In the 1930’s there was a civil war in Spain. A young Midwestern Church of the Brethren farm boy, by the name of Dan West, went to Spain to help with relief efforts. One day as he was dipping milk into cups for very hungry children the thought came to him that if he could get some of these families their own cows they wouldn’t need the milk that he was handing out. So he returned to the US with a dream, that he explained to his home church. After hearing the dream Virgil Mock, one of the church leaders said to Dan, “have faith Dan West,” to which Dan West replied, “I have faith, what I need is a cow.” Then Virgil explained that Faith was the name of the cow he was giving to Dan, the first of three cows named Faith, Hope and Charity, and thus Heifer Project International was born. To date Heifer Project has empowered over 9.2 million households with animals such as cows, goats, chickens, sheep, rabbits, etc. And if you are familiar with Heifer Project you know that when a family receives a female animal it is with the commitment to pass on to another family the first offspring that is born. Thus it is a gift with a long term multiplying effect.

Dan West had a dream, and probably some doubts too. But he dared to act with a little faith, Faith the cow and faith that God wanted him to make a difference in the world. God did the multiplying.

This story has stuck with me this week, perhaps because we too frequently misuse the phrase, “have faith.” “Don’t be a doubting Thomas” we say, “have faith”. But the lesson of Dan West is that is wasn’t enough just to believe, he also needed the cow.

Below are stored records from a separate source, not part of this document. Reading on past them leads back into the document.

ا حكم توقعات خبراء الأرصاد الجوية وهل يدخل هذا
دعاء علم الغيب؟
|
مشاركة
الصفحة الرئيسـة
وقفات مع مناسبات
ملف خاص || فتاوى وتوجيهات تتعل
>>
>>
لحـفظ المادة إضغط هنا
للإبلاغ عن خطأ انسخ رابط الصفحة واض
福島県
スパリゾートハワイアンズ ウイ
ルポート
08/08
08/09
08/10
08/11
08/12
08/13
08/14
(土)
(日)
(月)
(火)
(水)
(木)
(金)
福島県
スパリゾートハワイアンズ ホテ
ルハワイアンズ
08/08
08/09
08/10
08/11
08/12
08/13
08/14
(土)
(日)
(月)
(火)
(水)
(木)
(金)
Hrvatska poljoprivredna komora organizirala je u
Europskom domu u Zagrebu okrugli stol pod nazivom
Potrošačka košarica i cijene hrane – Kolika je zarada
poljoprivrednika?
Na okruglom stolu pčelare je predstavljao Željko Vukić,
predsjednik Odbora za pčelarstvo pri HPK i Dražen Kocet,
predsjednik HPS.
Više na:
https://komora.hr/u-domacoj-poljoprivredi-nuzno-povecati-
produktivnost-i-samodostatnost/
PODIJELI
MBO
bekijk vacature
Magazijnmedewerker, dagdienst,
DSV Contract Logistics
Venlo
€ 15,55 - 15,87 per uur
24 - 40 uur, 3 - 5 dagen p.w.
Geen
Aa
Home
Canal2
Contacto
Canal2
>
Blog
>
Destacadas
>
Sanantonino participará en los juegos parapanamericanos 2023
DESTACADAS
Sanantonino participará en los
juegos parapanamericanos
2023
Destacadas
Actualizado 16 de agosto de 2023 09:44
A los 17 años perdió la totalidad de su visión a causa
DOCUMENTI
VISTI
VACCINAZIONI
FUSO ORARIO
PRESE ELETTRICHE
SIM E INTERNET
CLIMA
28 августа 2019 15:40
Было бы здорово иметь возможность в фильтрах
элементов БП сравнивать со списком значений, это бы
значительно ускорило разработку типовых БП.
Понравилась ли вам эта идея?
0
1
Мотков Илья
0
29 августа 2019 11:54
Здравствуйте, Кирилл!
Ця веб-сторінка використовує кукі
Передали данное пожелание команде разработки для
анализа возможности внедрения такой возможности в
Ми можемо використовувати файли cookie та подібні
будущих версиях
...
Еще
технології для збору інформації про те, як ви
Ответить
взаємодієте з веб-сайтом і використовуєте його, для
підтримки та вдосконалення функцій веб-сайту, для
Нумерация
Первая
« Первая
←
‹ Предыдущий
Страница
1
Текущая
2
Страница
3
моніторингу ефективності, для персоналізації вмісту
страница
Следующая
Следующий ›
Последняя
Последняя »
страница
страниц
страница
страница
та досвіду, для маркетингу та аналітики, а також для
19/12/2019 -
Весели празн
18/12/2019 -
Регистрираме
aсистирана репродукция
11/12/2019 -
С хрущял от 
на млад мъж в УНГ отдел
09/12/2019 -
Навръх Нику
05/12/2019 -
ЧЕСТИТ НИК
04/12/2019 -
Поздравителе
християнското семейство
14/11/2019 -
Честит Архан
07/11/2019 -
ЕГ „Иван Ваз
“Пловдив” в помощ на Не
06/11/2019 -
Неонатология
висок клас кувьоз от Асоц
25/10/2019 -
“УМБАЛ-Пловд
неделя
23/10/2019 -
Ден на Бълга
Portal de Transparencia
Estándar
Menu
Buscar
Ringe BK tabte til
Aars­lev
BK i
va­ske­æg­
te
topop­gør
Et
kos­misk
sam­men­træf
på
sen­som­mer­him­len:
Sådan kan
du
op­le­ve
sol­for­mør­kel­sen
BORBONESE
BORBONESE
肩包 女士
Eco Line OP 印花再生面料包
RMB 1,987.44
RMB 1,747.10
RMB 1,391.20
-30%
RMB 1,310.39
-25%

Perhaps we all carry within us a mixture of doubt and faith, questions and clarity, pessimism and promise. And Jesus walks through the locked doors of our hearts saying, “Peace Be With You”. Jesus gently meets us wherever we are, and holds out his wounded hands for us to see, and he says, “see – believe.” He invites us to see, not just with our eyes, but with our hearts. He invites us to believe, not just in doctrine, but in him as a living breathing Lord. And when we, like Thomas, believe in our hearts, when we like Thomas cry out, “My Lord and My God”, our lives will be changed. We will be changed in a way that we make a difference in the world, one step at a time, one church at a time, one community at a time, one cow at a time.

Jesus said to Thomas, “you believe because you have seen me. Blessed are those in Park View Mennonite Church who haven’t seen me, and yet have believed.”